Multi-trait Analysis of GWAS Expands Eosinophilic Esophagitis Genetic Susceptibility and Polygenic Risk Scores.
Authors
Trimarchi MP et al.
Journal
Journal of Allergy and Clinical Immunology 2026
PubMed ID: 41865802
Paper of the Month – Selected and discussed by Francesca Racca
🎯 Study Aim
The authors sought to identify novel genetic risk loci for eosinophilic esophagitis (EoE) by leveraging shared genetic architecture with other atopic diseases and to develop a polygenic risk score (PRS) for EoE.
🔬 Methods
A genome-wide association study (GWAS) was conducted comprising 1,757 cases with EoE and 14,467 population controls. Multi-trait analysis of GWAS (MTAG) was subsequently applied, integrating EoE data with GWAS summary statistics from other atopic diseases (UK Biobank; >450,000 subjects). Functional analyses were performed to nominate candidate EoE risk genes. PRS models derived from MTAG were compared with PRS derived from the EoE-specific GWAS. An interactive web tool (EGIDExpress) was developed to facilitate dataset queries and visualization.
📊 Key Findings
- The EoE-specific GWAS identified 11 independent risk variants across 8 loci, including 3 novel loci.
- MTAG identified 33 independent EoE risk variants across 24 loci, including 14 novel loci.
- Functional studies nominated 90 candidate EoE risk genes, implicating mechanisms beyond type 2 immunity.
- MTAG-derived PRS outperformed PRS derived from the EoE-specific GWAS.
Additional findings
- One new male-specific locus was discovered.
🧠 Interpretation
These findings expand the EoE genetic risk loci landscape and highlight the substantial polygenic contribution to EoE susceptibility. Moreover, they confirm extensive shared mechanisms between EoE and topic diseases. In particular, these findings confirm calpain 14 as an EoE- specific susceptibility factor and the role of multiple genes implicated in the pathogenetic pathways shared between EoE and atopic diseases, including TSLP, TGFbeta, TNFalpha, IL-4, IL-13 and STAT6 signaling. This study also implicates genes involved in T cell selection, protease inhibition, epidermal differentiation, DNA damage response, and homing signals broadening the pathophysiology of EoE beyond the Type-2 inflammation, eosinophils and Th2 cells to encompass innate immunity, fibroblasts, epithelial cells, macrophages, ILC2 and Th17.

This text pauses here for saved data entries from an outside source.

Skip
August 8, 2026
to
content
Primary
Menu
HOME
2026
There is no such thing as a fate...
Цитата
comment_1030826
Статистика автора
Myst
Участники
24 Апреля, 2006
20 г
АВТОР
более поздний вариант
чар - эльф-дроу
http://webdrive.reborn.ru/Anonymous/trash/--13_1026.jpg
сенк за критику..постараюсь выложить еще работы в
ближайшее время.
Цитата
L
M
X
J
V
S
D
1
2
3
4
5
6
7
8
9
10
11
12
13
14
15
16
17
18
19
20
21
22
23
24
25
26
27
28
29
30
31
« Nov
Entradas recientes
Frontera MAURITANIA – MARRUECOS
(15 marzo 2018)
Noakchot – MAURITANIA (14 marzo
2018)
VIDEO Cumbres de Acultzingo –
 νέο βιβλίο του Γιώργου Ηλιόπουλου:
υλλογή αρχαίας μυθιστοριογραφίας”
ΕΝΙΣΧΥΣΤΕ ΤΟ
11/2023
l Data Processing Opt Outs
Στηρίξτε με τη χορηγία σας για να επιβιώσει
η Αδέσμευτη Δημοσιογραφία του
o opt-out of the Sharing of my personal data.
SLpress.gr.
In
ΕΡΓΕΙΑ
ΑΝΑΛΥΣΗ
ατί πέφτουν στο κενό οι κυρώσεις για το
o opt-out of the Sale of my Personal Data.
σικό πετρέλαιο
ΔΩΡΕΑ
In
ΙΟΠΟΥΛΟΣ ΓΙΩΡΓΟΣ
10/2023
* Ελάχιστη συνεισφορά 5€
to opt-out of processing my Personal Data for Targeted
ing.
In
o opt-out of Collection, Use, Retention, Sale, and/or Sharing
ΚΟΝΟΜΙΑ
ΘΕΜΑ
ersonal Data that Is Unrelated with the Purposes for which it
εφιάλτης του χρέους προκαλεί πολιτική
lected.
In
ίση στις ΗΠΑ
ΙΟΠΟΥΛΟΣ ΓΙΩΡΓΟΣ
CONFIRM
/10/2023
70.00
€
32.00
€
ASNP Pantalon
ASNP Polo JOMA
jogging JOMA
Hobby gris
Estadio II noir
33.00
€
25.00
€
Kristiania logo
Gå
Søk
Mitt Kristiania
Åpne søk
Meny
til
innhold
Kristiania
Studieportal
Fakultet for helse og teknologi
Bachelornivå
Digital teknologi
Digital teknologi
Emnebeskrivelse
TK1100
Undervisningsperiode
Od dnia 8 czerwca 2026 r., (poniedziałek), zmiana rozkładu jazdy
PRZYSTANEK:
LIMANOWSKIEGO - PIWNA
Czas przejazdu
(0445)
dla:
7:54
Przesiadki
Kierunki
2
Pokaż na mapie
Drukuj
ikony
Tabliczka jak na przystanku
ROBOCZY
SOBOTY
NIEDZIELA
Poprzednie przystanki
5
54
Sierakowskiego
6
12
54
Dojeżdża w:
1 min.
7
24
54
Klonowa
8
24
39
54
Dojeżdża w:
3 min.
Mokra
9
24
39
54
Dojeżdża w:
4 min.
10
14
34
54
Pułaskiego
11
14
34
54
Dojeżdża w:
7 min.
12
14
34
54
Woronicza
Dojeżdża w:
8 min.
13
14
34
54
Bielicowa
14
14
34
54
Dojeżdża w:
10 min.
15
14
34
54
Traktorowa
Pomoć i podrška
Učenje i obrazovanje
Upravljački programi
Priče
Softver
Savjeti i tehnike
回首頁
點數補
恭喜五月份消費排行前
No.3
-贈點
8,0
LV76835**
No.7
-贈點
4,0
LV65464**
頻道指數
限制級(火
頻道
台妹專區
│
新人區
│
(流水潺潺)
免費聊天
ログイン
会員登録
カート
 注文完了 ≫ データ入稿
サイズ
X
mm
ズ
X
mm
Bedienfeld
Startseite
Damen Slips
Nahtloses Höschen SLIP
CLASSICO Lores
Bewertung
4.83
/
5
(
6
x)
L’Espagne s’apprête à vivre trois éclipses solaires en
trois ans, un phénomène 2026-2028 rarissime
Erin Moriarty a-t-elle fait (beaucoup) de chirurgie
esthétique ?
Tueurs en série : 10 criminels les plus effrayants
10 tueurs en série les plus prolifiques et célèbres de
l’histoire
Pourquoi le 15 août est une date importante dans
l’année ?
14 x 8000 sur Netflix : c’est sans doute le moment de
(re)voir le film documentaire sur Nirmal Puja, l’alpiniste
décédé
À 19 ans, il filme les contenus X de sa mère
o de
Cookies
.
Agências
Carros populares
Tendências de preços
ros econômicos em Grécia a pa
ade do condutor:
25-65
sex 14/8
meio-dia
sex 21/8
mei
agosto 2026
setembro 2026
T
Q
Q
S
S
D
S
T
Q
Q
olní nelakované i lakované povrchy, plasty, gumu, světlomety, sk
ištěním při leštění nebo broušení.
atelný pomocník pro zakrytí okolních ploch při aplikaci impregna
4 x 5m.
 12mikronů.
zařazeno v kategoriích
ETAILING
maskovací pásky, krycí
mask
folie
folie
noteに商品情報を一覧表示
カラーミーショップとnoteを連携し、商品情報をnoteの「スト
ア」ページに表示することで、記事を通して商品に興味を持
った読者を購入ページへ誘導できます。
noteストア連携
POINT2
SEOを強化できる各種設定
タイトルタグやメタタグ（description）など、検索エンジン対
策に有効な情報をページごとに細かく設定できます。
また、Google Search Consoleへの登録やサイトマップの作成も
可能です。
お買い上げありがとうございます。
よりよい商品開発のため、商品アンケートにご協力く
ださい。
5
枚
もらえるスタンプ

The validated PRS enables future genetic risk assessment.
⚠️ Critical Appraisal
- Limited reliability of atopic diseases diagnoses:
- Self-reported diagnosis of allergic rhinitis and atopic dermatitis were accepted for diagnosis in EoE cohorts
- Atopy diagnosis in UK Biobank relied on ICD codes
- IgE-mediated food allergy, the atopic comorbidity most strongly associated with EoE, was excluded due to lack of robust GWAS data
- Analysis restricted to patients of European ancestry.
📝 Take-Home Message
Genetic studies continue to expand our understanding of EoE pathophysiology as a polygenic disease that shares many pathways with other atopic diseases while retaining specific risk factors. The identification of genetic loci involved in functions beyond the classic type 2-inflammation may reveal novel therapeutic targets. Future studies incorporating higher diagnostic accuracy for atopic diseases and diverse ethnicity populations are warranted.